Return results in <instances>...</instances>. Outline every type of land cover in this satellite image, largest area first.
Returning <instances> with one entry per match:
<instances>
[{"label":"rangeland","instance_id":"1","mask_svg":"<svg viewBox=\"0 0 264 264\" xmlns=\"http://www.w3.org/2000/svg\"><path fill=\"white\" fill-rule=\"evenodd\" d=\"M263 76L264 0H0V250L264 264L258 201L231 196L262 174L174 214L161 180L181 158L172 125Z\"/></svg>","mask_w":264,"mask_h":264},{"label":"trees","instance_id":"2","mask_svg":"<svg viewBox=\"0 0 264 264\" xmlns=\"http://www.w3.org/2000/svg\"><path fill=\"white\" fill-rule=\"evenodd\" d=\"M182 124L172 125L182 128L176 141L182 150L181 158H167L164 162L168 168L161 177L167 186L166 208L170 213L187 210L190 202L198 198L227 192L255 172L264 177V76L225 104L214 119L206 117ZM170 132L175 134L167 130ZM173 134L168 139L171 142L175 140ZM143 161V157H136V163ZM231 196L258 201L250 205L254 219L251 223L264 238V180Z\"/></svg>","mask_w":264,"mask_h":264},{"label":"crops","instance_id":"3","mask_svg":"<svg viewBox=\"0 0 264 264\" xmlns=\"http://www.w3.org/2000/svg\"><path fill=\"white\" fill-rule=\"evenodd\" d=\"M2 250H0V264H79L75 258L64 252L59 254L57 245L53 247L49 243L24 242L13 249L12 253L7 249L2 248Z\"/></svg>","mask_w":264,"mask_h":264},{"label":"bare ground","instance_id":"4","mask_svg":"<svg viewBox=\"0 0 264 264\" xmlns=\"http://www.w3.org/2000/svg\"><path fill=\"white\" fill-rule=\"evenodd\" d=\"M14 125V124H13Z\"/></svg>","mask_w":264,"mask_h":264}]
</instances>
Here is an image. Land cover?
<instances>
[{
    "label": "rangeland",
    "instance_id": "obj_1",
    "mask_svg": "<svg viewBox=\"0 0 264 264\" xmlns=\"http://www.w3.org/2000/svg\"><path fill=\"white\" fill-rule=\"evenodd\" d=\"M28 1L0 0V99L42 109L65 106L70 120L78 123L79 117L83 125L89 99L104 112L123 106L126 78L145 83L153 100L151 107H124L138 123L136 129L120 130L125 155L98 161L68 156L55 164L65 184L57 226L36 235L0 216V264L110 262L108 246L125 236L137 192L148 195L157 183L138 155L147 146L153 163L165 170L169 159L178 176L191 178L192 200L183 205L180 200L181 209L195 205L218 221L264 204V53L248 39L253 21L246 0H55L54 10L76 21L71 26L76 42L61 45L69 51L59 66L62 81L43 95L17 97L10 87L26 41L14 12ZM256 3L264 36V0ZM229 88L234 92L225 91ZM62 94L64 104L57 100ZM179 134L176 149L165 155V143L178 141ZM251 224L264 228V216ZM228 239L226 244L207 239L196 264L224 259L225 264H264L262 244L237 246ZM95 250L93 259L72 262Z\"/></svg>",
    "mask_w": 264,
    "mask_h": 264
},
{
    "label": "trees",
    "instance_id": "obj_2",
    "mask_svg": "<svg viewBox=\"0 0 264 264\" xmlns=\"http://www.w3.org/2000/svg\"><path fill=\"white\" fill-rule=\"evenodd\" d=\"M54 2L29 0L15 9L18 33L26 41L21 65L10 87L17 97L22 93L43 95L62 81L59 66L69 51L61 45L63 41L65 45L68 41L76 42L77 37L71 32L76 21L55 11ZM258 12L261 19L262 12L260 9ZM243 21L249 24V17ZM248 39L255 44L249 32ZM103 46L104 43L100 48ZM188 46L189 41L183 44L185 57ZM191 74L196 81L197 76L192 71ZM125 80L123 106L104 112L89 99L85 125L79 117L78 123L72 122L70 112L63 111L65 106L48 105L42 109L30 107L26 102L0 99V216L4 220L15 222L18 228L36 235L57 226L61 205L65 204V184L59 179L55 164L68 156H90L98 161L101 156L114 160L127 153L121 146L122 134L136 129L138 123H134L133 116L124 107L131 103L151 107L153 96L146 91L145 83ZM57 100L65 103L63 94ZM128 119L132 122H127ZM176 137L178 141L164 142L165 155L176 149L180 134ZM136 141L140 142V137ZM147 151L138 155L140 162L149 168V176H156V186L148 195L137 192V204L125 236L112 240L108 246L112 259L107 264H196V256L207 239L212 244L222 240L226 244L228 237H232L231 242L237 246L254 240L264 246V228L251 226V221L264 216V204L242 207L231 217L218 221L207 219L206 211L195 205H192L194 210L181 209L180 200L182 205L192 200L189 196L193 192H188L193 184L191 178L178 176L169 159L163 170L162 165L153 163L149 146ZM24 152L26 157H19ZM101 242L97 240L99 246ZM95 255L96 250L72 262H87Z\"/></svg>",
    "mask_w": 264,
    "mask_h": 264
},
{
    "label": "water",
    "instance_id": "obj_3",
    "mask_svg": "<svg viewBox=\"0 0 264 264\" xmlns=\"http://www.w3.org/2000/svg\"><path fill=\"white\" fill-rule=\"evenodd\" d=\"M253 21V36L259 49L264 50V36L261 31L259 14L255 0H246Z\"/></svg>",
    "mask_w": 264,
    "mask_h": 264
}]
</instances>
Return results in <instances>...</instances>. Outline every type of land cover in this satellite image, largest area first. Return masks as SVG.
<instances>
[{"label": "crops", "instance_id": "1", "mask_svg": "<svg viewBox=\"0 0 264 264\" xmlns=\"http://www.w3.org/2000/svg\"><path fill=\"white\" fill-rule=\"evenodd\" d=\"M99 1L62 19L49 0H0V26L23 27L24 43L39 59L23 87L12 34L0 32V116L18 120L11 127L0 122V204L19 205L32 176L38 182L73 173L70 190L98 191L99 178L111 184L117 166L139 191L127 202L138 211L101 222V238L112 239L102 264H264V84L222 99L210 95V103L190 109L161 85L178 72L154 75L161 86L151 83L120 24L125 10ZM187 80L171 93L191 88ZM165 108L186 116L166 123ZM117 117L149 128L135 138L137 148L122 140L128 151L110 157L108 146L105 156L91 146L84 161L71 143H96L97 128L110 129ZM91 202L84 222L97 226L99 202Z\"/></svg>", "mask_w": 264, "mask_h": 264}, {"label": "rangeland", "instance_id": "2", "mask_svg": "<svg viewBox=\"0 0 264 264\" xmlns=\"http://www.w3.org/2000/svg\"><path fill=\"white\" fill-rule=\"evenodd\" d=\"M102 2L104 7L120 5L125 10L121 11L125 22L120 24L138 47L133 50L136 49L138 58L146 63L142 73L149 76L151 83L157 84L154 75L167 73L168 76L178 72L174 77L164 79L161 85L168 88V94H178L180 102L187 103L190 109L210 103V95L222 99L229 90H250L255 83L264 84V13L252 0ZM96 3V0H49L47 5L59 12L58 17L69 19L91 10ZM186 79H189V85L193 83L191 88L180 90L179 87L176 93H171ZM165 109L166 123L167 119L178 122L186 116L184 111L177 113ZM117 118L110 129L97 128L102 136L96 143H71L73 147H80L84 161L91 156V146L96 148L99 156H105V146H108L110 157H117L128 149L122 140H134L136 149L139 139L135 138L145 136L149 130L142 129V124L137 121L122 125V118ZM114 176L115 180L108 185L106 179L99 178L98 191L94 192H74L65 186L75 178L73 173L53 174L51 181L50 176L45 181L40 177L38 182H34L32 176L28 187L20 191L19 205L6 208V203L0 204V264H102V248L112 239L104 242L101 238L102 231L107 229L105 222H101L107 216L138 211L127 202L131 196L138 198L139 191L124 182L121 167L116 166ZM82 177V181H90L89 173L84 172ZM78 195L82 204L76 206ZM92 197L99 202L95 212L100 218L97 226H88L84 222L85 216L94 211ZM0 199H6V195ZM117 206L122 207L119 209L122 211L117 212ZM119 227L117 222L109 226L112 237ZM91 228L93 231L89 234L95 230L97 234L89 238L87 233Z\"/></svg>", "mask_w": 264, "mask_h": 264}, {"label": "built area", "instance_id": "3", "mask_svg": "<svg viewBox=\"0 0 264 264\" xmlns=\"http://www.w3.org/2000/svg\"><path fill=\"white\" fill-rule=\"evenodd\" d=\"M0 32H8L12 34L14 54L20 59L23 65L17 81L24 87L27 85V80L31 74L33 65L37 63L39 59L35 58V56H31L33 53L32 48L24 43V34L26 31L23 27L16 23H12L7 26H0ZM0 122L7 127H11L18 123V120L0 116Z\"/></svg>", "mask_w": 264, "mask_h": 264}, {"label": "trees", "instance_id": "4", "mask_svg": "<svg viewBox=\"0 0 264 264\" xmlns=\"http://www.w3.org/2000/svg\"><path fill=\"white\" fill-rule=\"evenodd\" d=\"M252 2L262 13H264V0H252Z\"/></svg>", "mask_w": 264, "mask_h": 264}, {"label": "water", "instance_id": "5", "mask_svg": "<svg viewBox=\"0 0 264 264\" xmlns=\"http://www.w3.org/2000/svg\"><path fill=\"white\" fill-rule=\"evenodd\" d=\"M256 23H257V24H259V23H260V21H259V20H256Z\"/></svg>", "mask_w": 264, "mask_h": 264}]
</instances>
· · · ·
■ PROBLEM REQUIREMENTS
Which lines of the material above contain the word "every"? Collect each one of them.

■ FULL OUTPUT
Return results in <instances>...</instances>. Outline every type of land cover in this satellite image, largest area first.
Return results in <instances>...</instances>. Outline every type of land cover in this satellite image, largest area first. Return masks as SVG.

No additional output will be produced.